THE fall theater season is here, and New York's top drama critics - those damned cranky co bras, as they've been called - are taking stock of the productions they'll be sitting (or suffering) through in the coming months.

Naturally, they'll approach each show with an open mind. They are professional hit men, after all.

But like everybody else on Broadway, they've heard the gossip about this show or that, read the out-of-town reviews and have preferences for certain performers and shows and aversions to others.

Six critics agreed to give me their unvarnished reaction to the new crop of shows, provided I not reveal their identities so they can't be accused of bias later.

Maybe because most of them are older and long for Broadway's past glories, the show they are most looking forward to is "The Dancer's Life," 72-year-old Chita Rivera's trip down memory lane.

"It sounds like it will be a nice collection of Golden Age memories," says one critic. "I hope she's not too old for it, though. I wish she'd done it 10 years ago. But knowing Chita, she'll be fine."

Rivera will certainly be compared to Elaine Stritch, who won a Tony for her autobiographical show, "At Liberty."

Stritch was tough, salty and wonderfully indiscreet.

Rivera is a much gentler soul - "she always says nice things about everybody," says a critic who's interviewed her - and there's some fear that her show might be bland compared with Stritch's.

But, as one critic points out, it's being written by Terrence McNally "and he's pretty gossipy."

The blockbuster of the fall will of course be "The Odd Couple," starring Matthew Broderick and Nathan Lane.

It's got a $19 million advance, so it really won't matter what the critics think.

Which is probably a good thing, since some Lane-Broderick fatigue has set in.

"They'll be doing the same shtick they were doing in 'The Producers,' " says one critic. "It's good shtick, but we've seen enough of it."

"I'm kind of Matthew and Nathan-ed out," says another. "Other than to make a lot of money, I don't quite understand why they're doing an 'Odd Couple' revival."

A third critic worries that Lane might be miscast as Oscar:

"This production may have two Felixes and no Oscar."

"In My Life" - a musical written, produced and directed by Joe Brook, the composer of "You Light Up My Life" and dozens of commercial jingles ("Dr Pepper" among them) -"looks like a disaster waiting to happen," says one critic.

It's about a man with Tourette's syndrome and his girlfriend, who has obsessive compulsive disorder.

Tempting fate, its logo is full of lemons.

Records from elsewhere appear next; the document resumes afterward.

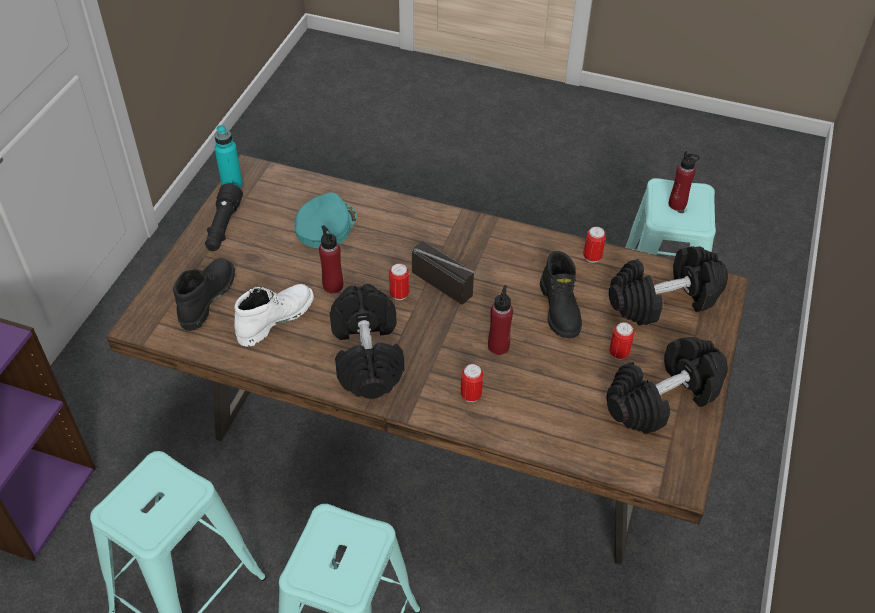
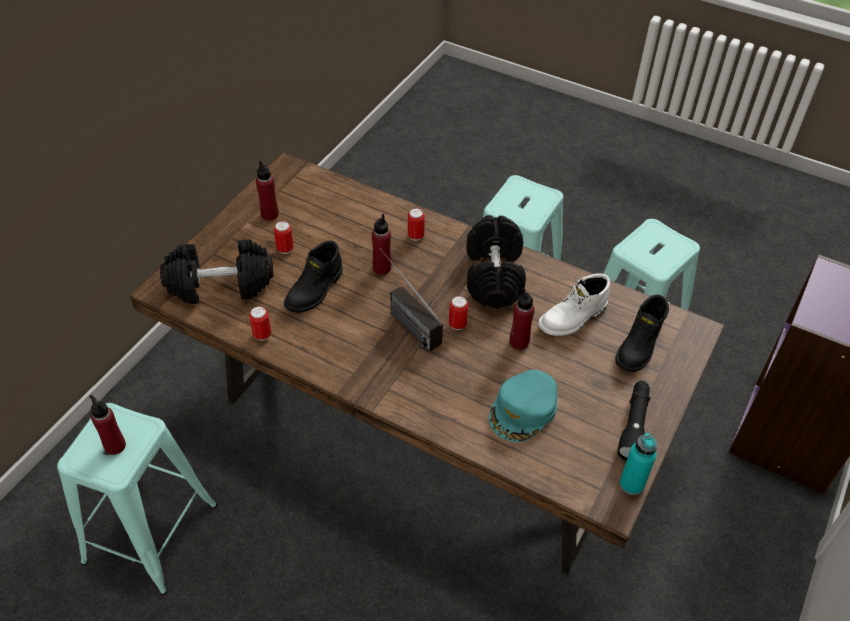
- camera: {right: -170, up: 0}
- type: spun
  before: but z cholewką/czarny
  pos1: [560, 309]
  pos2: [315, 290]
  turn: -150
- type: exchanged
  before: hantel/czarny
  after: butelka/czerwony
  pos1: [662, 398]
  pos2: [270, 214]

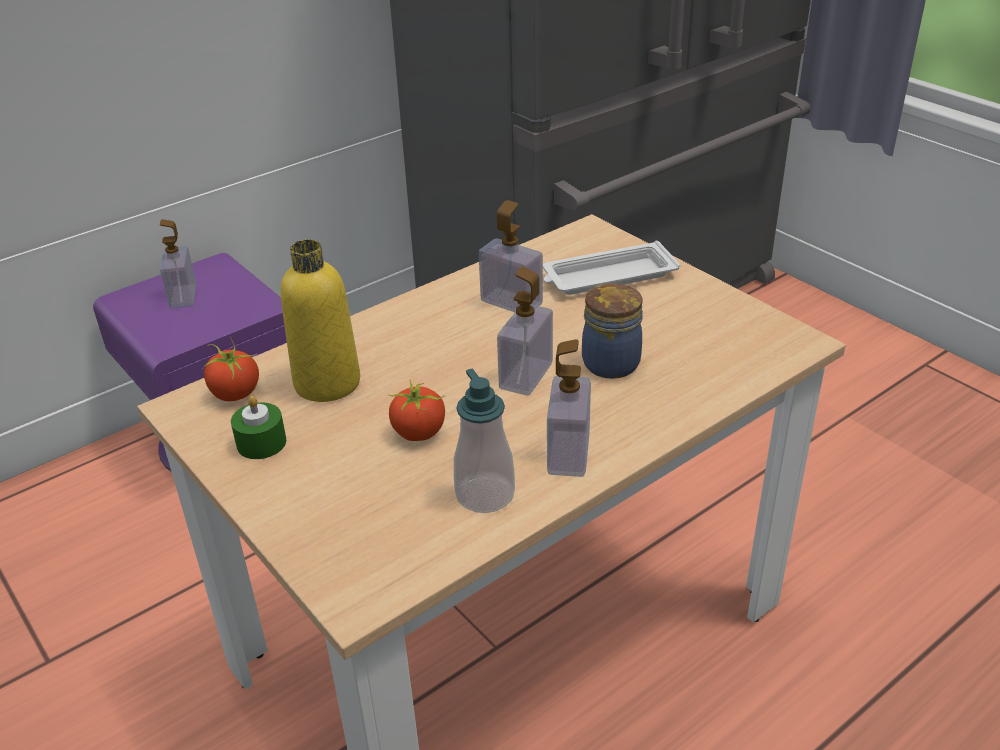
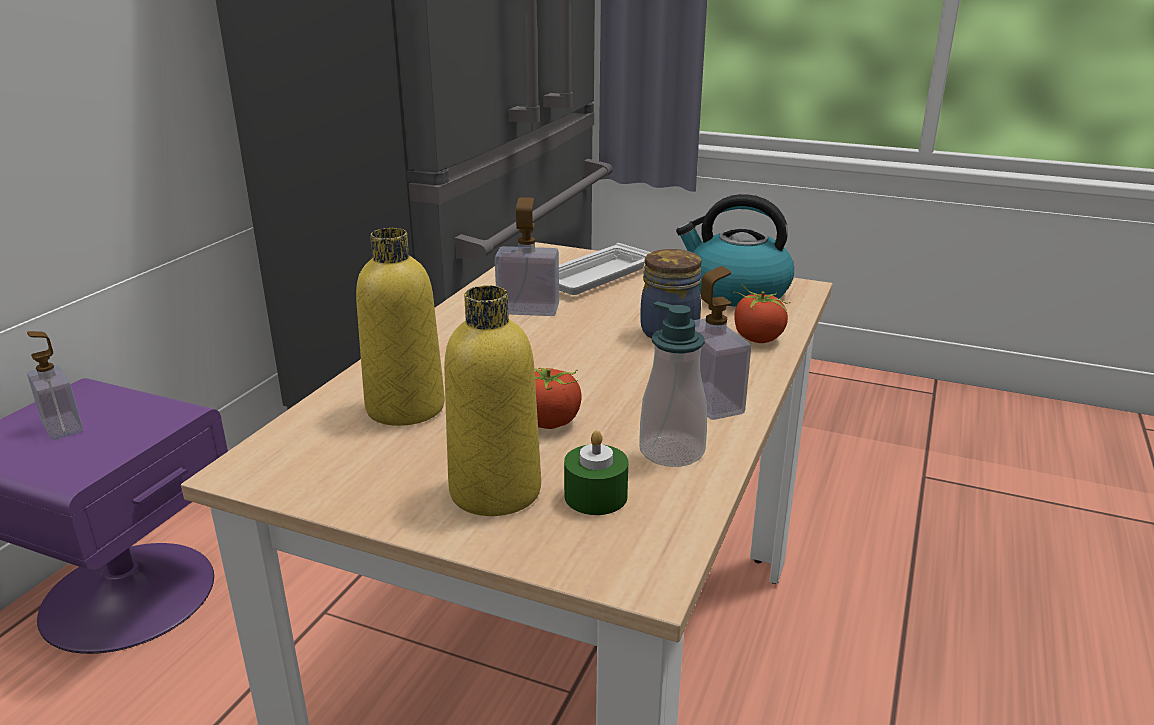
- camera: {right: -30, up: -10}
- type: relocated
  before: pomidor
  pos1: [235, 393]
  pos2: [757, 339]
- type: relocated
  before: świeca/zielony
  pos1: [261, 443]
  pos2: [595, 496]
- type: missing
  before: dozownik mydła
  pos1: [526, 376]
- type: appeared
  after: butelka/żółty
  pos2: [495, 491]
- type: appeared
  after: czajnik
  pos2: [736, 291]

One critic, who attended a "sneak peek" of the show that was staged for the press, says Brook played some songs that "were pretty schmaltzy. They have titles like 'Life Turns on a Dime.' It's all just awash in clichés."

Most of the critics consider Stephen Sondheim God, but there's not a lot of excitement about the revival of "Sweeney Todd," in which the cast, including Patti LuPone (as Mrs. Lovett), doubles as the band.

"[The show is] done constantly," says a critic, noting recent productions at City Center in New York, the Kennedy Center in Washington and a televised concert on PBS.

"This is supposed to be a real skeletal production, and anything that's stripped down these days gets credit for being revelatory. But I don't know how much more there is to reveal about 'Sweeney Todd.' "

Another critic, not a Sondheim fan, sneers: "What is this, the 16th or 19th Sondheim revival we've had to sit through in the last couple of years?

"It says something about how dead the musical theater is when Stephen Sondheim is still considered cutting edge.

"And when he dies, we'll have to sit through all these shows again."

A critic who worships at the Sondheim shrine says: "My goodness gracious me, this production sounds eccentric. I can't wait to see Miss LuPone with a meat cleaver in one hand and a tuba in the other."

Very few critics worship at the Andrew Lloyd Webber shrine, and the prospect of Lloyd Webber's "Woman in White," based on Wilkie Collins' Victorian mystery, does not thrill them.

"I thought the '80s and Andrew Lloyd Webber were over," says one.

Critics are supposed to be intellectual types who love sitting through Important Works.

But when it comes to Eugene O'Neill's very long "A Touch of the Poet," which is being produced by the Roundabout, they shudder.

"How long is this one - 18 hours? I'll die," one says.

"It's not a question of how long it is," says another, "but how quickly the time passes. This one might go on a while."

The revival of Edward Albee's "Seascape" (which clocks in at a mere two hours) is far more enticing.

"Edward Albee is an oasis of civilization in the sea of dreck that has washed over Broadway," one critic says. "If I had to pay for one show this season, 'Seascape' would be it."